Whether speaking to incidental trauma or trauma that can arise from long term events, including CoVid, trauma can inflict perpetual distress on the body and to the brain if not properly attended to: if one does not adequately permit themselves to feel “what is.” Many fear that in granting themselves permission to feel all related sensations and emotions, they will be overwhelmed and unable to cope. So instead, the reflex is to push aside, minimize, and even deny our feelings.
However, as we do that, there is a consequence to pay. So much neuro-based research is uncovering just how much damage it can cause, long term.*
Instead, what is requisite is that we be with our experience: not the story we make up, but rather the facts and the physical sensations present. We acknowledge all facets. And while I am a massive proponent of reframing situations, seeing the gift (and in this situation, I found many) that, however, does not mean that we don’t acknowledge what else is present.
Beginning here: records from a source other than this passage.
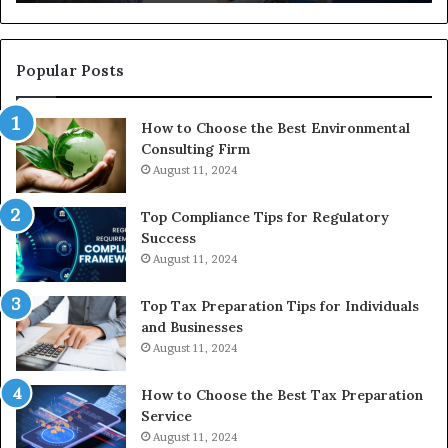
th
Re
W
to
Popular Posts
Bu
In
How to Choose the Best Environmental
Consulting Firm
August 11, 2024
Top Compliance Tips for Regulatory
Success
August 11, 2024
Top Tax Preparation Tips for Individuals
and Businesses
August 11, 2024
How to Choose the Best Tax Preparation
Service
August 11, 2024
A process I neglected the first 30 years of my life, I carried residual trauma from a hit & crash at 18 (my car flipped 3 times) and other extra-ordinary life events. Now it is non-negotiable.
I get to spend my days holding space for and facilitating incredible life and leadership transformation. However, one of the biggest lessons I have learned is that if I do not hold space for the trauma, heartbreak, or crazy life events, there is no way I can fully be there for clients — never mind encourage and enable them to do the same for themselves.
The initial resistance can be that it feels gratuitous, selfish, unnecessary, or even daunting, but the fact is, it is requisite. It is possible to be grateful and to process the trauma. We are complex human beings with complex systems, and the two are not mutually exclusive.
Only this week, a client finally acknowledged the impact CoVid has had on his life, family, and business. In an effort to “stay positive,” and pretend like business was normal, unsuspecting tension built up both in his body and mind. However, in the process of acknowledging himself, to be with what is, tension melted, insight and new awareness and possibilities arose.
The pure act of acknowledging, and the radical permission to be with it all, is one of the most significant, healing gifts we can give ourselves, and ultimately those with whom we interact.
So, I emphatically request, if you are ever in a like-and-kind situation, or experience an extra-ordinary life event, please do not disengage from your body. It can take years to return. Allow yourself to process, to be with it. I certainly recommend a professional, but at the very least — rather than the story of what happened, let yourself be with whatever sensations are in your body without making them wrong. Don’t push them away; rather acknowledge them as if they were a guest. Know that they will leave if you let them pass through.
And please. Don’t ever drink and drive.